For years Scott McCrum felt going into the ministry was ‘the last thing he wanted to do’ – until one day he heard the call and bowed to the inevitable.
Now the new minister at Old Kilpatrick Bowling Parish Church in Dunbartonshire is on a mission to bring the Church of Scotland into the modern era.
The 36-year-old Porschedriving cleric who has turned a church hall into an under 18s nightclub and run a ‘Funday Club’ in place of Sunday school says: ‘My dad is a minister and I grew up with the stigma of being a minister’s son.
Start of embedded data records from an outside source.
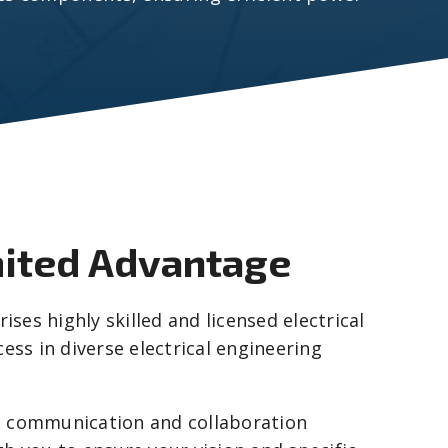
mited Advantage
ses highly skilled and licensed electrical
ess in diverse electrical engineering
n communication and collaboration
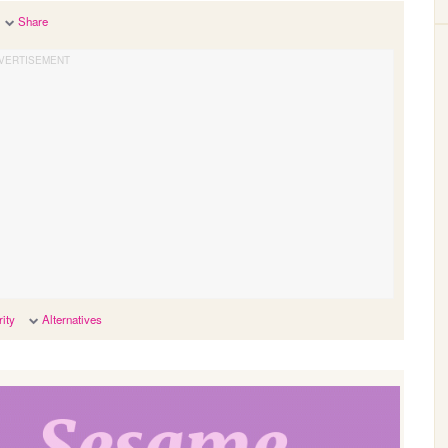
Share
ity
Alternatives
Being a minister was actually the last thing I wanted to do.
‘I looked at other traditional ministers like my dad and I thought I wasn’t anything like them, so how could I do it?’
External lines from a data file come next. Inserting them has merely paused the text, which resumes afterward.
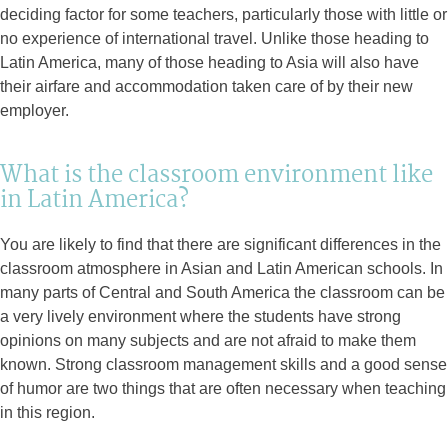
deciding factor for some teachers, particularly those with little or
no experience of international travel. Unlike those heading to
Latin America, many of those heading to Asia will also have
their airfare and accommodation taken care of by their new
employer.
What is the classroom environment like
in Latin America?
You are likely to find that there are significant differences in the
classroom atmosphere in Asian and Latin American schools. In
many parts of Central and South America the classroom can be
a very lively environment where the students have strong
opinions on many subjects and are not afraid to make them
known. Strong classroom management skills and a good sense
of humor are two things that are often necessary when teaching
in this region.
Before answering the call to the ministry, Mr McCrum suffered from depression and anxiety and in 2012 spent £12,500 on a specialist hair-restoring operation.
But after being ordained in 2015, he felt able to set up a depression and anxiety support group to help others at his first church in Glenrothes, Fife.
The following year he felt confident enough to audition for ITV’s The X Factor, performing for the show’s executive producer after sending in a video of himself singing a hymn.
Unsuccessful at first, he now says: ‘I think I will go for it again. The first time I was really nervous in front of the camera. I don’t think I would be as nervous the second time around.’
Mr McCrum says being a minister is very similar to working as a DJ: ‘It’s the same as being a minister because you’ve got to play to your crowds.
‘There are two options. I can do what I’m called to do as a minister and take weddings, funerals, baptisms and the services – some people would be happy with that. The second option is to try to build the church and drive it into the modern era.’
Although he has given up fulltime DJ-ing after more than 2,000 gigs, he is planning to spin the discs at a 90s retro night and a church charity fete.
‘I think it will be funny for people from the congregation to see me in that capacity,’ he says. ‘I’ll be wearing my dog collar while I am up there, so it should be a good laugh.’
Old Kilpatrick session clerk Joyce Dornan said: ‘We have a lot of traditional people in the church, but also people geared for change. It’s good for our youth organisations to have a nice young minister.’